Texte extrait:
■ ■ ■ ■ ■

J’ai recueilli d’abord cette histoire pendant 6 mois. Mon témoin me racontait son vécu en kabyle, et moi je devais prendre des notes en français sur un bloc-note. Puis je me suis miseau véritable travail. La saisie et la narration. C’était mon premier roman, je l’ai écrit à la première personne du singulier «  je ». J’ai laissé mon personnage s’exprimer tout au long du livre. Parfois ma propre voix figurait. Mais je ne voulais pas étouffer celle de Mira, mon personnage principal. J’ai fini la rédaction de ce roman en 2009, mais j’ai dû le revoir et le réécrire en 2013 quand j’ai enfin trouvé un éditeur.

Quelle(s) difficulté(s) avez-vous rencontré pendant l’écriture de ce livre ? Comment les avez-vous surmontées ?
Il n’est facile de recueillir une histoire en une langue et de l’écrire avec une autre langue. Mirame racontait en kabyle, je devais rapporter les faits en français. Certaines expressions ne se traduisaient pas. Puis j’ai hésité sur le style à adopter, les temps à utiliser et les voix à mettre en avant ; la mienne ou celle de Mira. S’ajoutait à cela le va et vient chez cette dame. J’ai partagé mon année 2006 entre mes études à l’université, la création d’un club littéraire et les multiples rencontres avec Mira. Au début, je n’arrivais pas à gérer toutes ces fonctions, vue la surcharge des cours et les tâches au club car j’étais la présidente. Mais avec le temps, j’ai pu m’organiser. C’était la plus belle période ma vie. Car j’aimais ce rythme et cette belle aventure.

En l’écrivant, aviez-vous conscience des réactions qu’il pourrait susciter ? Est-ce que cela a influencé votre écriture ?
Ecrire cette histoire était tout d’abord une expérience humaine. Je n’avais que 21 ans et je savais déjà des choses que j’ignorais avant. Je ne pensais pas aux réactions des gens au départ, je ne pensais qu’à cette femme et à la façon de la soulager, car il y avait des moments où elle faisait des crises d’angoisse quand elle se rappelait des événements traumatisants. Donc, mon but initial était de répondre à son désir : écrire son histoire pour qu’elle serve d’exemple et la soulager du poids des événements. Cette histoire m’a ouvert les yeux et a influencé plutôt mon style d’écriture : j’ai décidé d’écrire à la première personne du singulier, afin d’impliquer chaque lecteur dans les histoires que je rapporte. Une façon de créer des liens proches et profonds entre mes personnages et les lecteurs.

■ ■ ■ ■ ■

Données enregistrées:
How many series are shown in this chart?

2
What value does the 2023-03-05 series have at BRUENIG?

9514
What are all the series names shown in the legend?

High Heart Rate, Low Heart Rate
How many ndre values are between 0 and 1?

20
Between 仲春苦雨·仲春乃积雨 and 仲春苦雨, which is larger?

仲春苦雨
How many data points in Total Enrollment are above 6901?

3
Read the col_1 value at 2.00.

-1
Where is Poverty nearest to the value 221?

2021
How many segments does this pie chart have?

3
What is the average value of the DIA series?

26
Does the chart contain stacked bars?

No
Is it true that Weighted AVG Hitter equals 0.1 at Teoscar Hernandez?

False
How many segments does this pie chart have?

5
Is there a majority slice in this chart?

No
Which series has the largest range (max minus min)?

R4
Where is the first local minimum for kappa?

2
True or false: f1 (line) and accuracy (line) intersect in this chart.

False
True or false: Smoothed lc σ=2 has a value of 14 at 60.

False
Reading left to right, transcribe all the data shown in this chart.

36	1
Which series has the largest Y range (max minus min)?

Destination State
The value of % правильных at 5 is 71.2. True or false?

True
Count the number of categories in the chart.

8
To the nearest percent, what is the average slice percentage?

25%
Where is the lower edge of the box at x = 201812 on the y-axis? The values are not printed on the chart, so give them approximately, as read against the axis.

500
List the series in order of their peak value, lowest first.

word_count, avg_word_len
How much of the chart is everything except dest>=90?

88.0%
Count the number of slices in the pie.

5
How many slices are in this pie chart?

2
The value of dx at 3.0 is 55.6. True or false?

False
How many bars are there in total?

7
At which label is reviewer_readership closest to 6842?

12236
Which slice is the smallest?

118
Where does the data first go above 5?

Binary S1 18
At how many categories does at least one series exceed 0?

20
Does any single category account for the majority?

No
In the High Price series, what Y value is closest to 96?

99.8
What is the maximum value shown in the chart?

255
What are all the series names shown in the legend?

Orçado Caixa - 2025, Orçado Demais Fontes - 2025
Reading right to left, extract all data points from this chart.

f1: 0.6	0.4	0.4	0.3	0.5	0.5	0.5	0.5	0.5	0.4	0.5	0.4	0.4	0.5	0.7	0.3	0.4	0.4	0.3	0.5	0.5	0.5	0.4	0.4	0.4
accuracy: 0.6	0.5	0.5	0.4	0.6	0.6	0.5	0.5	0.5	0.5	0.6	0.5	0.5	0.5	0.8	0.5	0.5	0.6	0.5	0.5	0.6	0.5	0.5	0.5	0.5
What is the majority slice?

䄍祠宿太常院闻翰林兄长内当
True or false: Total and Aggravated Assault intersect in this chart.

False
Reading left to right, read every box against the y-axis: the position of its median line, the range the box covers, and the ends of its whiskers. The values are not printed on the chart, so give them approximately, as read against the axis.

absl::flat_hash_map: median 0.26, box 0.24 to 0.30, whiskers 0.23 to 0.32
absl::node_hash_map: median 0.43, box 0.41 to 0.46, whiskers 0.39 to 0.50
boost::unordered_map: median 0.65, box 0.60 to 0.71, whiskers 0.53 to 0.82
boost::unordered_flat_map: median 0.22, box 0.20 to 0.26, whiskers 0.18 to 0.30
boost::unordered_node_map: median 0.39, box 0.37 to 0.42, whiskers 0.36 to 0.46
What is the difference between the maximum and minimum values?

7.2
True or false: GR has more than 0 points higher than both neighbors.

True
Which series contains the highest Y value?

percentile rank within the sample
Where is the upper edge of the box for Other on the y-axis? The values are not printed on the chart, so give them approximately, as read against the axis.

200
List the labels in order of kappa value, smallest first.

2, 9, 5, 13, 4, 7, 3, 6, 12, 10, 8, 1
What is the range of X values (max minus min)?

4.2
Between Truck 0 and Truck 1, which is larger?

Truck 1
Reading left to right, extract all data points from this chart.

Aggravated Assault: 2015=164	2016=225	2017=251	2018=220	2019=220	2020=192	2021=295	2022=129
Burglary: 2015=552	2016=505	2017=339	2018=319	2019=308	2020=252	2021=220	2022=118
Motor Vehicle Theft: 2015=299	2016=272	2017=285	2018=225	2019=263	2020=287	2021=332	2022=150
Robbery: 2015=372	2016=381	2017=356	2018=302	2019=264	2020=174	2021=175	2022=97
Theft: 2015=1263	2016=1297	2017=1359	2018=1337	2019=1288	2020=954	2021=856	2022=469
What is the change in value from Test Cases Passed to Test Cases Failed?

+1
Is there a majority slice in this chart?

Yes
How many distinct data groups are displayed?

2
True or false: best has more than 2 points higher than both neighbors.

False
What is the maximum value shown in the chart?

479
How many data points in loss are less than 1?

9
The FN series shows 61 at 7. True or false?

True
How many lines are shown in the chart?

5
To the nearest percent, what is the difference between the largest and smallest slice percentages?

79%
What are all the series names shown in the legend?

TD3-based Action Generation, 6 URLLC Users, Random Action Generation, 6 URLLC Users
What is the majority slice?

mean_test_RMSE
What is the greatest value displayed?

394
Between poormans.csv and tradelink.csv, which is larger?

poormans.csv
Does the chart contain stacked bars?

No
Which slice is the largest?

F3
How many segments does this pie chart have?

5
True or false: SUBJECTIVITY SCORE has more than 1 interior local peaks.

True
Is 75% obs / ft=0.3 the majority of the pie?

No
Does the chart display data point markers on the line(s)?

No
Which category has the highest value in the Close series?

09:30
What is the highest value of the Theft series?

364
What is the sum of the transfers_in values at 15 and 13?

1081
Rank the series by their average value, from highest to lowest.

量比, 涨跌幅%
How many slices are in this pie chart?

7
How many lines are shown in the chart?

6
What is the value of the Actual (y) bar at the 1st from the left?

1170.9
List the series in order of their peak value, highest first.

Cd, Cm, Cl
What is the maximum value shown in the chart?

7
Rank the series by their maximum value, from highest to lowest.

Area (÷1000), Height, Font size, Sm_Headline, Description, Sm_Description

■ ■ ■ ■ ■

Exercices:
[a] Dans l'entretien sur l'écriture du premier roman, pendant combien de temps l'histoire a-t-elle d'abord été recueillie ?
[b] Reprenez l'entretien sur l'écriture du premier roman à la suite de sa dernière phrase.

Réponses fournies:
[a] Pendant six mois.

[b]
Justement, qu’en a pensé votre famille ?
J’ai été encouragée par chaque membre de ma famille. Ils étaient tous fiers et contents de ma démarche. Mes parents et mes sœurs sont mes premiers lecteurs. Ils m’ont soutenue jusqu’au bout et me soutiennent encore. Car ils savent que je suis passionnée par l’écriture.

Qu’est-ce qui vous a donné envie d’écrire ce livre ?
L’histoire en elle-même a mérité d’être connue et transmise. Puis l’injustice m’insupporte, m’irrite et me frustre. Alors j’ai saisi l’écriture comme un moyen dénonciateur et aussi salvateur. Il y’a un message dans ce livre. Un message pour les hommes, pour les femmes et pour les enfants. Un message pour la société et pour les inconscients.

Avez-vous toujours eu envie d’être écrivaine ?
Sincèrement ? J’ai toujours aimé écrire et publier mes textes quand j’avais 16 ans dans le journal Les Nouvelles Confidences. Mais le titre de l’écrivain, je n’y ai jamais pensé. À la base je voulais être journaliste. Une fois à l’université, j’ai découvert de plus près le monde littéraire qui m’a séduite. Et je suis tombée amoureuse passionnément de l’écriture. Et j’ai décidé d’écrire des livres.

Qu’aimez-vous lire ?
Je lis un peu de tout. Mais je suis une fervente de la littérature féminine. Je lis énormément du Mokeddem, du Bouraoui, du Djavann, du Laurens, du Chapsal, du Giroud… et j’aime lire les témoignages. Cela ne m’empêche pas de lire les auteurs masculins, dont les classiques. Je m’apprête beaucoup plus à la littérature contemporaine.

Comptez-vous écrire un autre livre ?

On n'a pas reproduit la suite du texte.